The races were a very serious business, often broadcast on Radio Éireann with Taoisigh turning up to present the prizes. All of the contests were hard fought by men whose life was the sea and to whom the honour of becoming Ireland’s premier currach crew meant a great deal. Each three-man crew wore distinctive coloured jerseys to distinguish them from the others. The course was two and a half miles long. In 1959, 10 crews entered the senior section, the Aran Islands sent one from Kilronan, another from Inis Meán; two were from Clare, one representing Horse Island, the other Scattery Island; two crews came from the Maharees in Kerry and two from Blacksod in Mayo; there was a crew from Carraroe and there was the famed Joyces from Inis Bearacháin. Sadly, pressure of work kept two Donegal teams at home that year. In their heat, the Joyces broke a pin in a rowlock and had to withdraw, and in a hotly contested final, it was the Carraroe men who won the trophy. Six crews competed for the Junior All-Ireland Championship.

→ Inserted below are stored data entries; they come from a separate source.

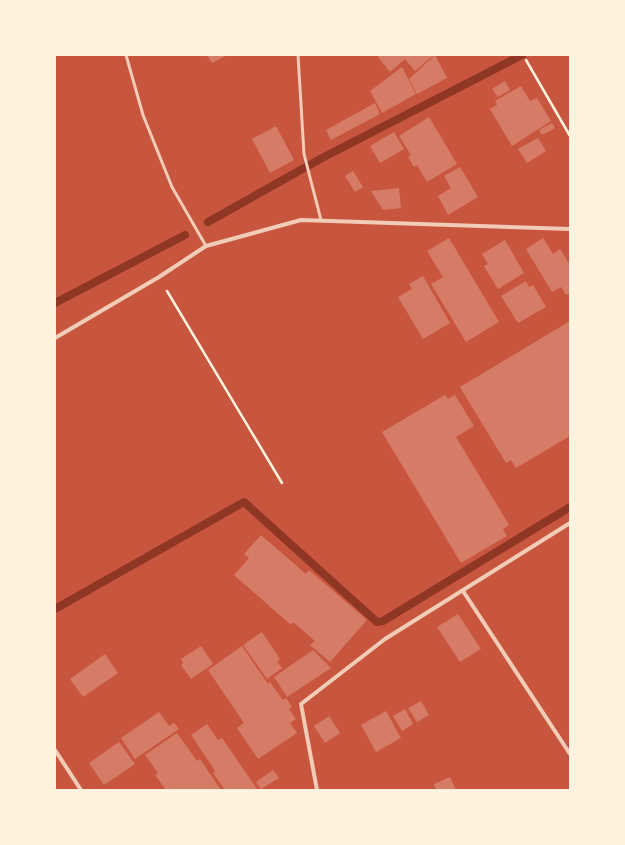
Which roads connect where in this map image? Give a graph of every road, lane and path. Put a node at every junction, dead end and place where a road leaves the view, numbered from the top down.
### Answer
1 (126, 55) edge
2 (298, 55) edge
3 (526, 60) dead end
4 (570, 136) edge
5 (321, 220) junction
6 (570, 228) edge
7 (206, 246) junction
8 (159, 277) junction
9 (55, 338) edge
10 (282, 483) dead end
11 (570, 523) edge
12 (463, 591) junction
13 (55, 750) edge
14 (570, 754) edge
15 (81, 790) edge
16 (318, 790) edge

1 - 7 lane
2 - 5 lane
3 - 4 path
5 - 6 street
5 - 7 street
7 - 8 street
8 - 9 street
8 - 10 path
11 - 12 street
12 - 14 street
12 - 16 street
13 - 15 street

Legends were being created.

In 1957, there was an equally dramatic final as five crews were disqualified for going the wrong side of a marking buoy, and the race was awarded to the Mayo champions, Clare Island.

It was said that Conamara was emptied of people for the day, they came in by boat, by car, by bicycle, and by pony and trap. Convoys of buses carried people from all over the country and every train that came into the station was packed. The proceedings always began with an industrial parade of more than 60 floats and a number of marching bands.